Updated Wed, Nov 30, 2011 3:07 pm
The Ohio Department of Natural Resources delivered its final recommendation report on exotic animal regulations to the Governor's office today, but the report does not make a recommendation on what should happen to animals taken by the state from casual owners that cannot be placed at a zoo or other animal facility.
ODNR Director James Zehringer and Ohio Department of Agriculture Interim Director Tony Forshey held a conference call with reporters today.
Zehringer says if the recommendations are put into law by the legislature, it places tough restrictions on exotic animal ownership in the Buckeye State.
"This report recommends banning all casual ownership of these animal species and does not include a grandfather clause. The only entities that should possess these restricted species are zoos, sanctuaries, research facilities and circuses," says Zehringer.
The proposal asks the ban go into effect January 1, 2014.
Officials say they want to give casual exotic animal owners time to find a new home for the animals.
Once the legislation is passed, the owners would have to follow strict guidelines for keeping the animals, until they can find a place for them to go.

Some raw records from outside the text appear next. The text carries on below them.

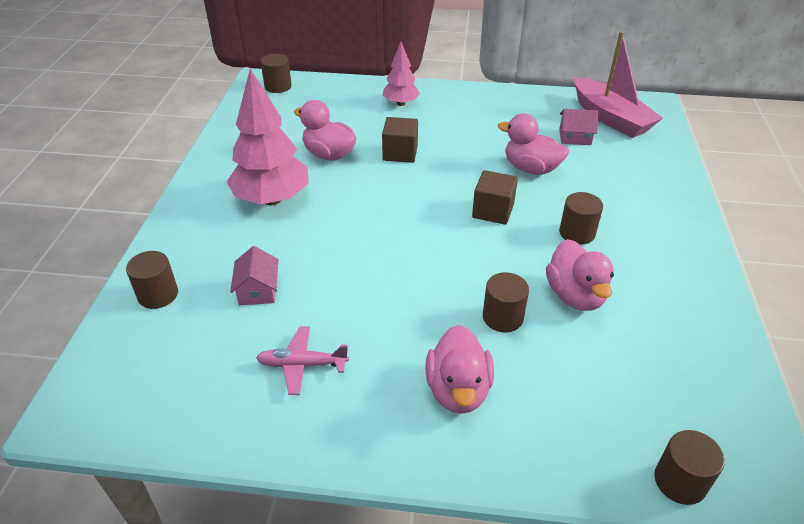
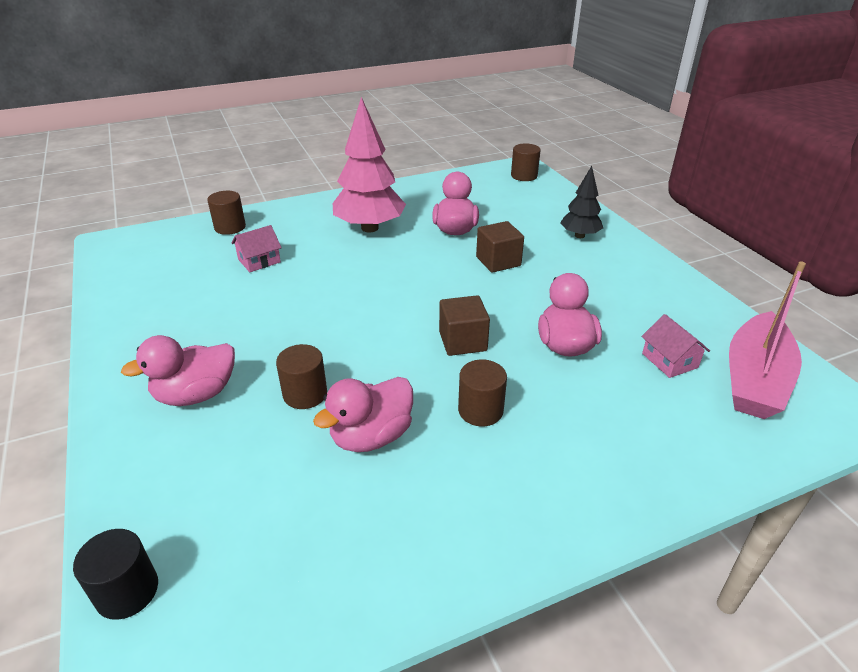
camera: 60 degrees right, 5 degrees down
pink plane [256,327,349,395] -> none
pink tree [383,42,420,106] -> black tree [560,166,603,238]
brown cylinder [654,430,725,505] -> black cylinder [73,529,158,620]

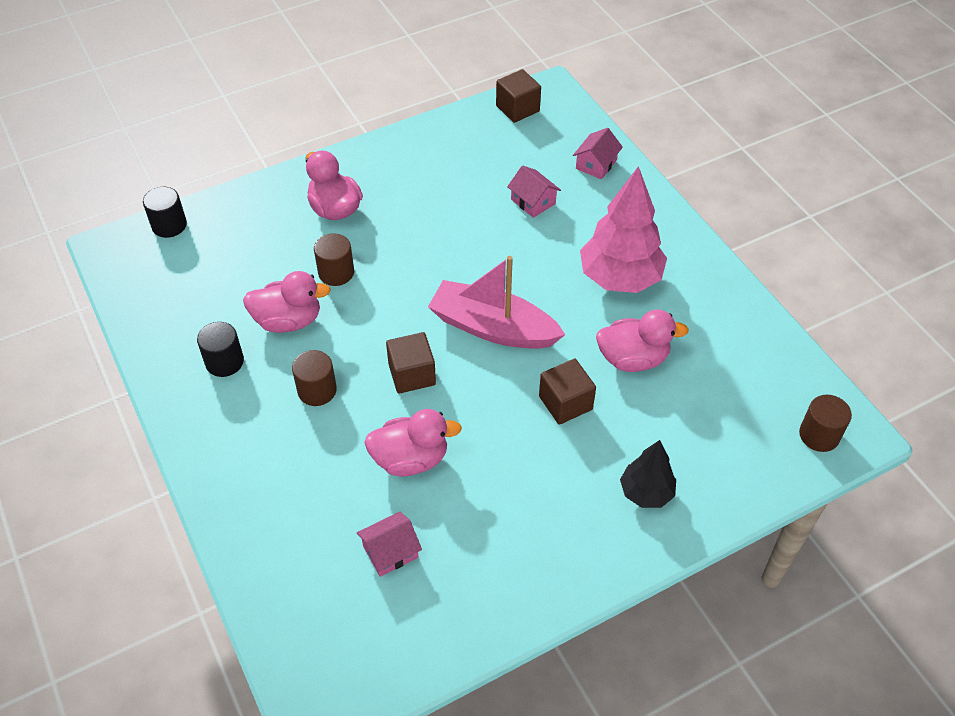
camera: 85 degrees right, 15 degrees up
brown cylinder [207,191,246,235] -> pink house [573,128,623,179]
pink duck [313,377,413,452] -> pink duck turned 135 degrees clockwise [243,271,331,333]
pink boat [729,261,806,419] -> pink boat moved to [428,256,565,349]
none -> black cylinder [197,322,244,377]
none -> brown cube [496,69,541,123]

Forshey says the state will also help the owners try to find a home for the animals before the 2014 deadline.
"It's our intent to go through all the resources including zoos and sanctuaries, throughout the country actually, to work to assist people to get these animals placed," says Forshey.
But Forshey says the report does not make a recommendation as to what should be done with animals that can't be placed.
He says that will be for the legislature to decide.
Forshey also says that they have no idea how many exotic animal owners there are in the state, but he believes his team of 24 field inspectors will be able to enforce the regulations.